Title: Drawing a representative sample from the NCSS soil database: Building blocks for the national wind erosion network

item Levi, Matthew
item WEBB, NICHOLAS - New Mexico State University

Submitted to: ASA-CSSA-SSSA Annual Meeting Abstracts
Publication Type: Abstract Only
Publication Acceptance Date: 8/30/2017
Publication Date: 10/22/2017
Citation: Levi, M.R., Webb, N. 2017. Drawing a representative sample from the NCSS soil database: Building blocks for the national wind erosion network [abstract]. ASA-CSSA-SSSA Annual Meeting. October 22-25, 2017, Tampa, Florida. pg. 31-8.

Interpretive Summary:

Technical Abstract: Developing national wind erosion models for the continental United States requires a comprehensive spatial representation of continuous soil particle size distributions (PSD) for model input.
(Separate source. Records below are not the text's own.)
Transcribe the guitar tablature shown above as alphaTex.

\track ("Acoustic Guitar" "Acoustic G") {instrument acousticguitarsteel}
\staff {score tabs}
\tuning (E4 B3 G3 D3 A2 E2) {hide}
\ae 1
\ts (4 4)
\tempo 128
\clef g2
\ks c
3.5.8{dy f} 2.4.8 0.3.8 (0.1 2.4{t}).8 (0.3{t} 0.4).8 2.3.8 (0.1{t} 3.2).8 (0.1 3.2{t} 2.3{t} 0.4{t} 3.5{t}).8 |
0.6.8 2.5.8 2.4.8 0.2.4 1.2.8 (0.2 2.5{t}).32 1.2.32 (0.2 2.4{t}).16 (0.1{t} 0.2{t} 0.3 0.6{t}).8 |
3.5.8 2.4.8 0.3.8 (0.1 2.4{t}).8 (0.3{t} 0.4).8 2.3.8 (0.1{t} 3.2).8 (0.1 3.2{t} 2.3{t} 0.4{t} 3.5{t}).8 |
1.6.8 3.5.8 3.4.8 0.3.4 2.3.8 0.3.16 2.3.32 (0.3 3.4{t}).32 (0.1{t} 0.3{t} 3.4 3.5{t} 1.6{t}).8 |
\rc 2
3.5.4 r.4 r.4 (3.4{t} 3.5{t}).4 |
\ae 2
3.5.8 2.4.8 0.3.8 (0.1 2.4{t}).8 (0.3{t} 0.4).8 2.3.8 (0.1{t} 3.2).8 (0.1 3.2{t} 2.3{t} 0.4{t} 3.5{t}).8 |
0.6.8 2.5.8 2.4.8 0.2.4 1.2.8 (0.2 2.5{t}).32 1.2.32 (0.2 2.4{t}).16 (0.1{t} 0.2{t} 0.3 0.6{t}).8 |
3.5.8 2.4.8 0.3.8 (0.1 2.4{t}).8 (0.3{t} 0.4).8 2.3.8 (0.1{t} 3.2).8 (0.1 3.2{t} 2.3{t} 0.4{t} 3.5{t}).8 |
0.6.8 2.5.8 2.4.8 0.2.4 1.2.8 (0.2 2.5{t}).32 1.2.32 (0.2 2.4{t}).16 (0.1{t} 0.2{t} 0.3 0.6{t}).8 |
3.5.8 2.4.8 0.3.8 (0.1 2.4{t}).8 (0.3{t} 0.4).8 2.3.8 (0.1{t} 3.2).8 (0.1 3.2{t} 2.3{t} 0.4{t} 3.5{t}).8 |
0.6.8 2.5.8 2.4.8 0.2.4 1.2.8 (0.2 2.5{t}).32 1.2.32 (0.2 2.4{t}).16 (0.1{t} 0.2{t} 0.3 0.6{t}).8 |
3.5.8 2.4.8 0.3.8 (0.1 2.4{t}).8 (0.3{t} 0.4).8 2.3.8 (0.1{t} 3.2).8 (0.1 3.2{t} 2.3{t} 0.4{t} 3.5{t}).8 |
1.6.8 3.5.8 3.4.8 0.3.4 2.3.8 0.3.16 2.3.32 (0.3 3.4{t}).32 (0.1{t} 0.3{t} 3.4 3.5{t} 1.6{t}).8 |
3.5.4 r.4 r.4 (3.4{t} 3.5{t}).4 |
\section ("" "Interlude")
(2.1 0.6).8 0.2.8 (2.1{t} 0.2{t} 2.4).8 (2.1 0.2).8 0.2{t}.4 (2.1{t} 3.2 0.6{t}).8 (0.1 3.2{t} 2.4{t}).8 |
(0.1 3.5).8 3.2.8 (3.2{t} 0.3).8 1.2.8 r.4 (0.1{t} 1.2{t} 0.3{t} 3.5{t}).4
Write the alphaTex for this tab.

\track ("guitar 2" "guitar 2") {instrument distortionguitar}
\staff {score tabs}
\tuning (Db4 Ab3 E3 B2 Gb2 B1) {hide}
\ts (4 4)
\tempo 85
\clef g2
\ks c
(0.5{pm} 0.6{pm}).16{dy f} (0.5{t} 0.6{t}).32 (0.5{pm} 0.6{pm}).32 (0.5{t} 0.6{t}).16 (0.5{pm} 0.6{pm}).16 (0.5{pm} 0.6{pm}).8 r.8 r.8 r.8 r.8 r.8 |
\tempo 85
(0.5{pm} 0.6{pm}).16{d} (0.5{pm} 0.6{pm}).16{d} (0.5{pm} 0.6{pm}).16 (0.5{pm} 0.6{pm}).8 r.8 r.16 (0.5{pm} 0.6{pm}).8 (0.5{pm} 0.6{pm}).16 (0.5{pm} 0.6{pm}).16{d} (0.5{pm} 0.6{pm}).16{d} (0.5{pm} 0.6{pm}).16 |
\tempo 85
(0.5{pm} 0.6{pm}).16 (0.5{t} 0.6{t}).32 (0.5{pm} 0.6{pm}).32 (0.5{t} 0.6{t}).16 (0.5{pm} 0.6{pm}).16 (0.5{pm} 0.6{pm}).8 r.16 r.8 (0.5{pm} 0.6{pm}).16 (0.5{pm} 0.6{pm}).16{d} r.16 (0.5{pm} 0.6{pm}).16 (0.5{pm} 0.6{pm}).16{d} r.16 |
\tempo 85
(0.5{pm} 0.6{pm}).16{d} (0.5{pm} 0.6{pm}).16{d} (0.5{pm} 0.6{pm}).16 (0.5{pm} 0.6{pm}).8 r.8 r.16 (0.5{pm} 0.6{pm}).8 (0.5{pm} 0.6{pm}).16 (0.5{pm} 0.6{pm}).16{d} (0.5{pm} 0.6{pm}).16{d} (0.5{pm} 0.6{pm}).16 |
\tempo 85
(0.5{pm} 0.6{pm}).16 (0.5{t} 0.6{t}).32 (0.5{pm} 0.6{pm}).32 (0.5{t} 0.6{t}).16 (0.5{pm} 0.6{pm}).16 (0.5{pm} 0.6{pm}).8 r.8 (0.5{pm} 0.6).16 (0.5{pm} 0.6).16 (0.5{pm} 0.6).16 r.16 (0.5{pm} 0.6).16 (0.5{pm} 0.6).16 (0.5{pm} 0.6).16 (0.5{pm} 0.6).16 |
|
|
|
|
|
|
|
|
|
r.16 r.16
While the current coverage of soil survey is nearly complete, the most detailed particle size classes have categorical of sand, silt, and clay. The National Cooperative Soil Survey (NCSS) database has laboratory data for over 21,000 pedons, but continuous PSDs are not available. Existing soil maps provide the link between NCSS pedon data enable the transfer of detailed laboratory data to spatial representations. Extracting a representative sample from the existing NCSS data for expensive, detailed PSD analysis requires the ability to capture maximum variance with the minimal number of samples. We performed a sensitivity analysis of sample selection to compare the effect of different soil and geographic features on representation of the larger database. A conditioned Latin Hypercube sample design was used to select samples based on their feature space and compared to simple random samples. Comparisons of extracted sample datasets showed little difference for bulk density, water content (field capacity, wilting point, plant available water) and sand fractions. Stronger differences emerged with fewer samples in the dataset. Spatial coverage of all samples effectively represented the geographic coverage of the continental US. This exercise provides insight for how distributions of the PSDs may vary by selection method and also illustrates the ability of different sample sizes for representing the larger database. Our work will inform future sample selection from existing soil databases for modeling at continental scales.